The recipe for a breakout player is simple, yet complex, for fantasy football. A player is typically underrated for a reason, whether injury, role uncertainty, skill uncertainty, or skepticism about their background. There are many different ways to unearth potential talent for the next season. One quick way I use is the bevy of statistics available at ProFootballFocus.com.

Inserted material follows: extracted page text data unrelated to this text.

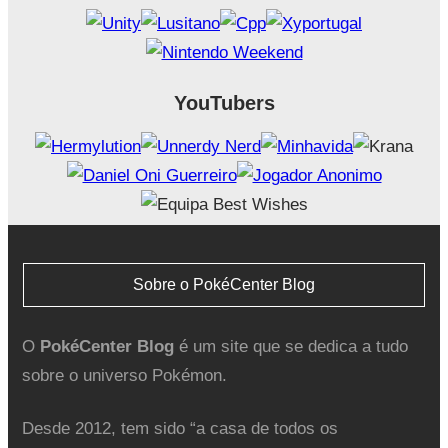
YouTubers
Sobre o PokéCenter Blog
O
PokéCenter Blog
é um site que se dedica a tudo
sobre o universo Pokémon.
Desde 2012, tem sido “a casa de todos os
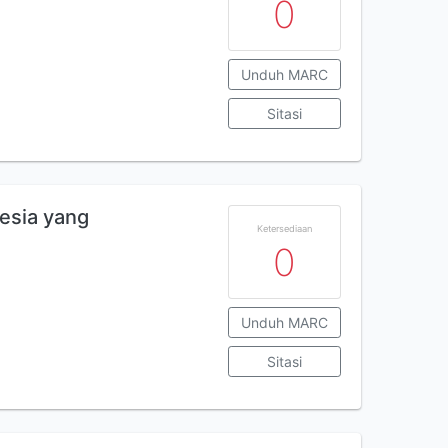
0
Unduh MARC
Sitasi
esia yang
Ketersediaan
0
Unduh MARC
Sitasi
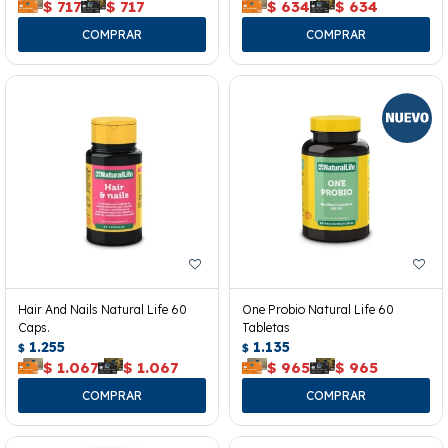
$
717
$
717
$
634
$
634
Hair And Nails Natural Life 60
One Probio Natural Life 60
Caps.
Tabletas
1.255
1.135
$
$
$
1.067
$
1.067
$
965
$
965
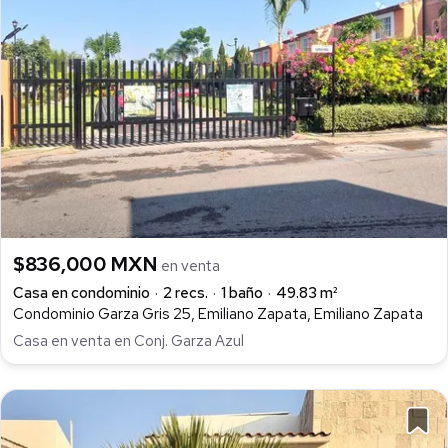
$836,000 MXN
en venta
Casa en condominio
2 recs.
1 baño
49.83 m²
Condominio Garza Gris 25, Emiliano Zapata, Emiliano Zapata
Casa en venta en Conj. Garza Azul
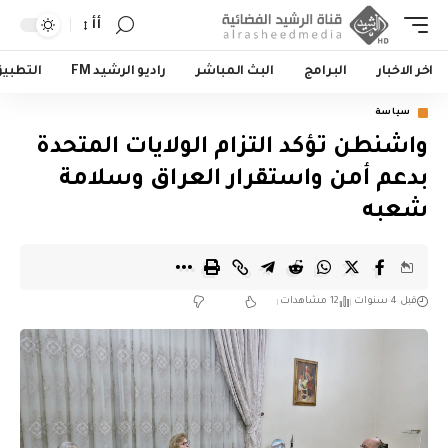
أأ
اخر الاخبار
البرامج
البث المباشر
راديو الرشيد FM
التطبي
سياسة
واشنطن تؤكد التزام الولايات المتحدة
بدعم أمن واستقرار العراق وسلامة
شعبه
قبل 4 سنوات
12 مشاهدات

For the wide receiver position, I look at a few different statistics to pare down the player pool. First, I like a combination of drops and missed tackles forced. I want players that are forcing at least as many missed tackles as their dropped passes, preferably twice as many. Another rate statistic is missed tackle rate. Like running backs, I want a receiver that can make something happen after the catch. A decent baseline is a 10% missed tackle rate. Then I sifted the list by PFF pass rating. This is an easy way to use the eye test over their seasonal body of work in a matter of seconds. I limit the player pool to only positive grades for receiving on the season. Finally, we are not looking for Odell Beckham or Julio Jones here – those ships have long since sailed – I limit the field to those with 50 or fewer targets in 2014. Here are the results:
Stedman Bailey
Bailey has the top marks of this group in terms of Missed Tackle per Drop (MT/D) rate and Missed Tackle % (MT%). He played a shade more than 400 snaps with 43 targets. While I have tempered upside expectations of Bailey with a full-time role, he has exceled through two seasons considering his playing time and is actually a similar prospect to Randall Cobb and Austin Colie – two productive interior receivers of late in the projection model.
Jaron Brown
I have been trumpeting Brown as an ideal stash player much of the 2014 season and the PFF metrics agree. Brown is second to Bailey in MT% and fourth on this list by MT/D numbers. Brown’s 10.4 YPC leave something to be desired, but Michael Floyd and John Brown are better downfield targets on the Arizona depth chart. Larry Fitzgerald’s contract situation is the biggest variable to Brown jumping up from his 209 snaps and 32 targets next season.
Donte Moncrief
Moncrief is not sneaking up on anyone in terms of his juicy upside for 2015. Reggie Wayne and Hakeem Nicks are as good as gone, clearing the way for Moncrief to seize a greater role in his second season. He passes all the qualifiers for this search and has a lower drop rate than either Bailey or Brown. Do not trade Moncrief if you own him for less than a windfall in the next month or two.
Steve Johnson
Johnson is another name, like Brown, that I have been quietly collecting on the backend of dynasty rosters this season. Michael Crabtree is a free agent and Anquan Boldin has to decline eventually…right? Johnson was the annual unflashy WR3 when he was in Buffalo earlier in his career. I am not a fan of Quinton Patton or Bruce Ellington being more than a speed bump to Johnson seeing significant outside receiver snaps in 2014 without external competition brought in. Johnson has by far the highest PFF overall and pass rating on this list, a shortcut to say he has played well despite his 305 snaps on the season.
Brice Butler
Butler is a forgotten name in even middle-depth dynasty circles. The Raiders are an up-and-coming passing offense with Derek Carr looking, at worst, functional as a rookie. No one on the wide receiver depth chart is a locked-in long-term starter, which is good news for the talents down the list. Butler’s missed tackle and drop numbers barely pass the benchmarks for inclusion on this list, but his projection model metrics are noteworthy. After a recent reconfiguration of the projection model scaling, Butler’s athleticism score ranks in the top-25 of all receivers dating back to 1999. He came into the NFL on the old side and mired through middling production at USC. That said, the big guy can move. At 6’3” and 214 pounds, Butler ran a sub-4.40 with a 39” vertical and a 6.70 3-cone time. At no point (at least since 19 years old) has Butler turned that dripping athleticism into difference-making production, but the tools are still there. If nothing else, add Butler to your watchlist and monitor the Raiders depth chart through free agency and the NFL draft.